I did hope writing this post would help but all it has done is underline why I think that what has gone on is wrong and why all involved need to shoulder responsibility for what they are doing to our country. When history looks back at what the Tories have done during this period and what, I think, will be the further dangerous rise of UKIP those involved in the PLP and the Corbyn camp will be seen to have been a large part of the reason it happened this way. I feel that both are equally to blame and am really angry about that. The PLP should not have had the vote of no-confidence but Corbyn should have stepped down when the result of that came through. We should have had a leadership contest with a range of contenders to choose from not just Corbyn and “stop Corbyn”.

So how will I vote? Well, I am tempted to in the end effectively give my vote to another and vote how he, (who has been excluded by the system which stopped people who legitimately became members in order to support their principles), wanted to vote. The person I am thinking about has faithfully voted Labour over the years and has held to the principles which mean he believes in the Corbyn vision.

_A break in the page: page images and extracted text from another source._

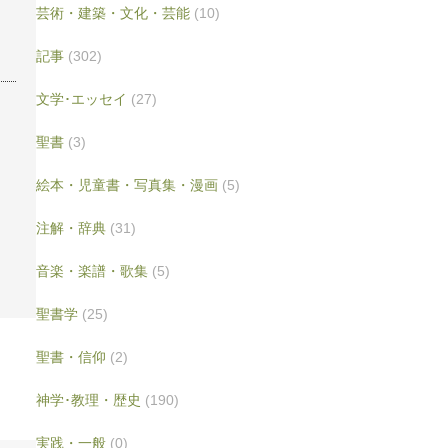
芸術・建築・文化・芸能
(10)
記事
(302)
文学･エッセイ
(27)
聖書
(3)
絵本・児童書・写真集・漫画
(5)
注解・辞典
(31)
音楽・楽譜・歌集
(5)
聖書学
(25)
聖書・信仰
(2)
神学･教理・歴史
(190)
実践・一般
(0)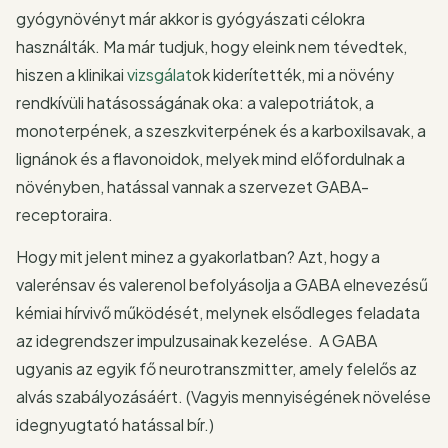
gyógynövényt már akkor is gyógyászati célokra
használták. Ma már tudjuk, hogy eleink nem tévedtek,
hiszen a klinikai
vizsgálat
ok kiderítették, mi a növény
rendkívüli hatásosságának oka: a valepotriátok, a
monoterpének, a szeszkviterpének és a karboxilsavak, a
lignánok és a flavonoidok, melyek mind előfordulnak a
növényben, hatással vannak a szervezet GABA-
receptoraira.
Hogy mit jelent minez a gyakorlatban? Azt, hogy a
valerénsav és valerenol befolyásolja a GABA elnevezésű
kémiai hírvivő működését, melynek elsődleges feladata
az idegrendszer impulzusainak kezelése. A GABA
ugyanis az egyik fő neurotranszmitter, amely felelős az
alvás szabályozásáért. (Vagyis mennyiségének növelése
idegnyugtató hatással bír.)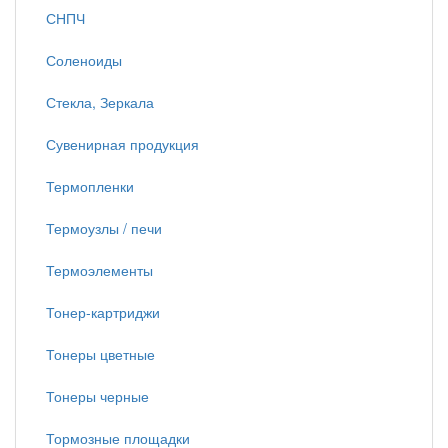
СНПЧ
Соленоиды
Стекла, Зеркала
Сувенирная продукция
Термопленки
Термоузлы / печи
Термоэлементы
Тонер-картриджи
Тонеры цветные
Тонеры черные
Тормозные площадки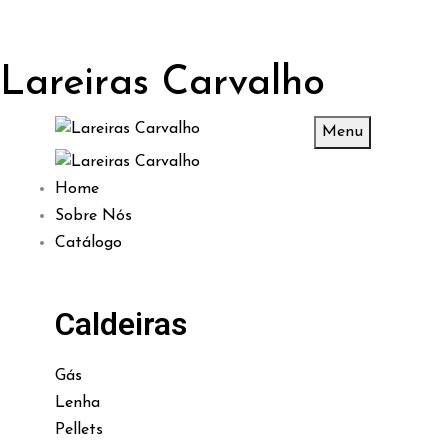
Lareiras Carvalho
Menu
Home
Sobre Nós
Catálogo
Caldeiras
Gás
Lenha
Pellets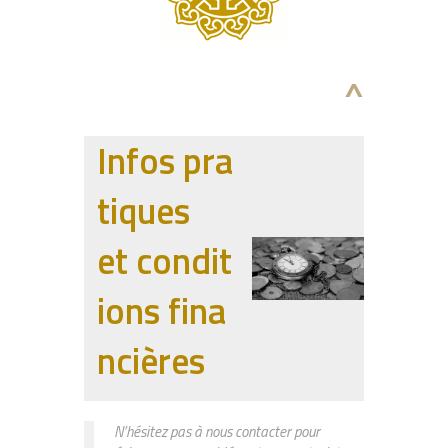
^
Infos pra
tiques
et condit
ions fina
ncières
N’hésitez pas à nous contacter pour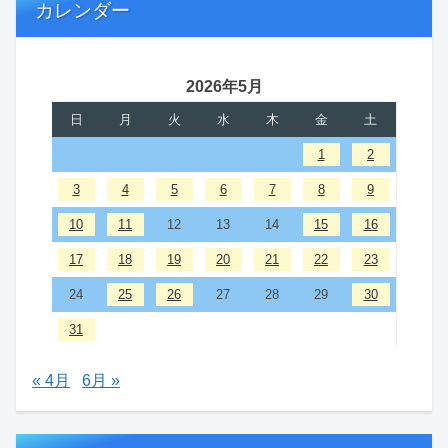
カレンダー
2026年5月
日
月
火
水
木
金
土
1
2
3
4
5
6
7
8
9
10
11
12
13
14
15
16
17
18
19
20
21
22
23
24
25
26
27
28
29
30
31
« 4月
6月 »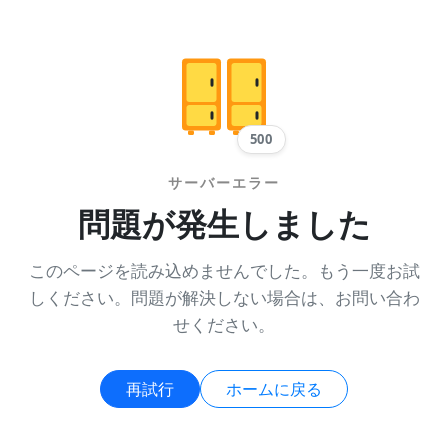
500
サーバーエラー
問題が発生しました
このページを読み込めませんでした。もう一度お試
しください。問題が解決しない場合は、お問い合わ
せください。
再試行
ホームに戻る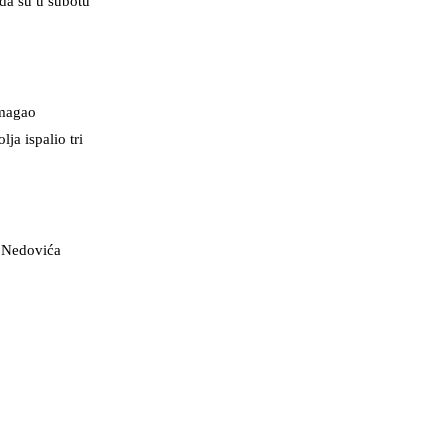
 da su u subotu
omagao
ja ispalio tri
i Nedovića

That said, I think if Corbyn wins the situation will just get even worse because we need a fresh start. Yet I don’t believe Smith will or can give us a fresh start and I fear his leadership is one which will give Stephen Kinnock power. This factor is important to me as I have listened to Kinnock and come to the conclusion that he is the next Blair. So I still don’t know…..in the end it may come down to tossing of the coin and the hope that we get a new party rising from the ashes which truly represents what I am looking to vote for.